== Segment start ==

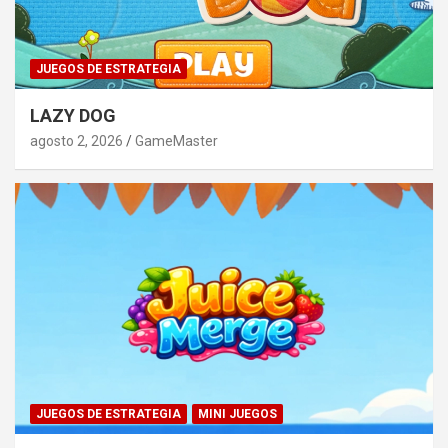
JUEGOS DE ESTRATEGIA
LAZY DOG
agosto 2, 2026
GameMaster
JUEGOS DE ESTRATEGIA
MINI JUEGOS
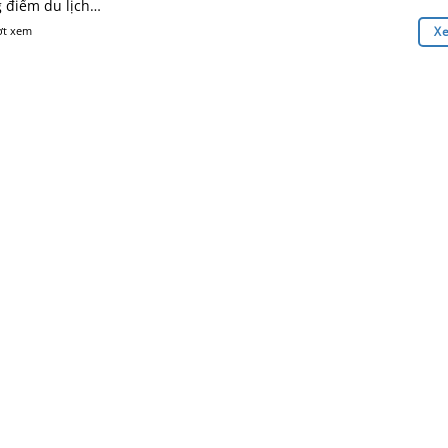
g điểm du lịch…
ợt xem
X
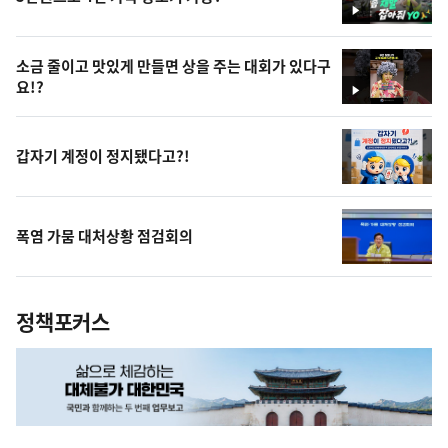
영
상
소금 줄이고 맛있게 만들면 상을 주는 대회가 있다구
요!?
영
상
갑자기 계정이 정지됐다고?!
폭염 가뭄 대처상황 점검회의
정책포커스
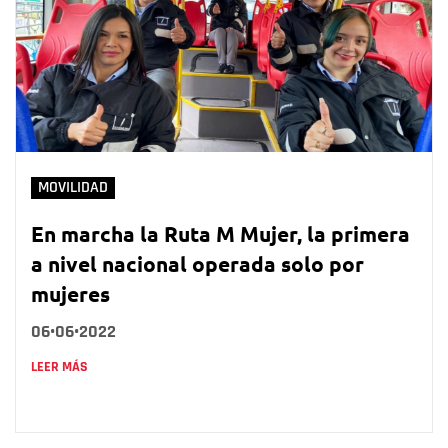
MOVILIDAD
En marcha la Ruta M Mujer, la primera
a nivel nacional operada solo por
mujeres
06•06•2022
LEER MÁS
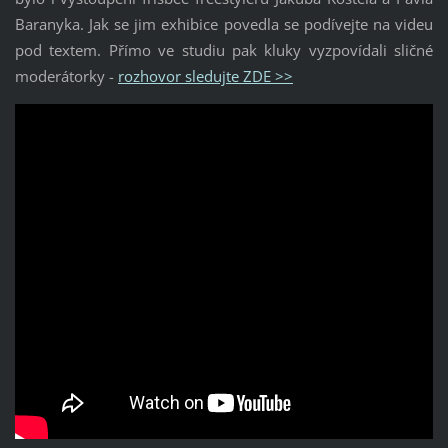
Baranyka. Jak se jim exhibice povedla se podívejte na videu
pod textem. Přímo ve studiu pak kluky vyzpovídali sličné
moderátorky -
rozhovor sledujte ZDE >>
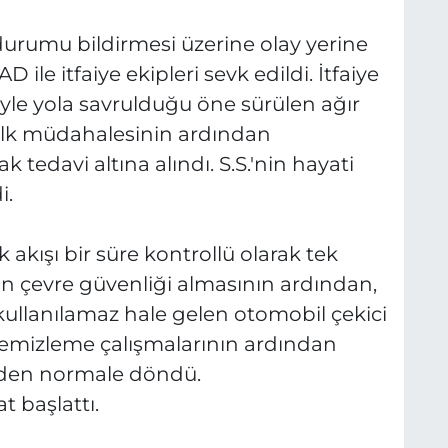
durumu bildirmesi üzerine olay yerine
 ile itfaiye ekipleri sevk edildi. İtfaiye
yle yola savrulduğu öne sürülen ağır
i ilk müdahalesinin ardından
 tedavi altına alındı. S.S.'nin hayati
i.
akışı bir süre kontrollü olarak tek
nin çevre güvenliği almasının ardından,
ullanılamaz hale gelen otomobil çekici
l temizleme çalışmalarının ardından
eniden normale döndü.
at başlattı.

== Segment end ==

WHAT IS REQUIRED
Reproduce word for word all the text read from the pages in the data above, leaving out the pictures.

TASK SOLUTION
JUEGOS DE ESTRATEGIA
LAZY DOG
agosto 2, 2026
GameMaster
JUEGOS DE ESTRATEGIA
MINI JUEGOS
g điểm du lịch…
ợt xem
X
영
상
소금 줄이고 맛있게 만들면 상을 주는 대회가 있다구
요!?
영
상
갑자기 계정이 정지됐다고?!
폭염 가뭄 대처상황 점검회의
정책포커스
MOVILIDAD
En marcha la Ruta M Mujer, la primera
a nivel nacional operada solo por
mujeres
06•06•2022
LEER MÁS
Baranyka. Jak se jim exhibice povedla se podívejte na videu
pod textem. Přímo ve studiu pak kluky vyzpovídali sličné
moderátorky -
rozhovor sledujte ZDE >>
durumu bildirmesi üzerine olay yerine
 ile itfaiye ekipleri sevk edildi. İtfaiye
yle yola savrulduğu öne sürülen ağır
i ilk müdahalesinin ardından
 tedavi altına alındı. S.S.'nin hayati
i.
akışı bir süre kontrollü olarak tek
nin çevre güvenliği almasının ardından,
ullanılamaz hale gelen otomobil çekici
l temizleme çalışmalarının ardından
eniden normale döndü.
at başlattı.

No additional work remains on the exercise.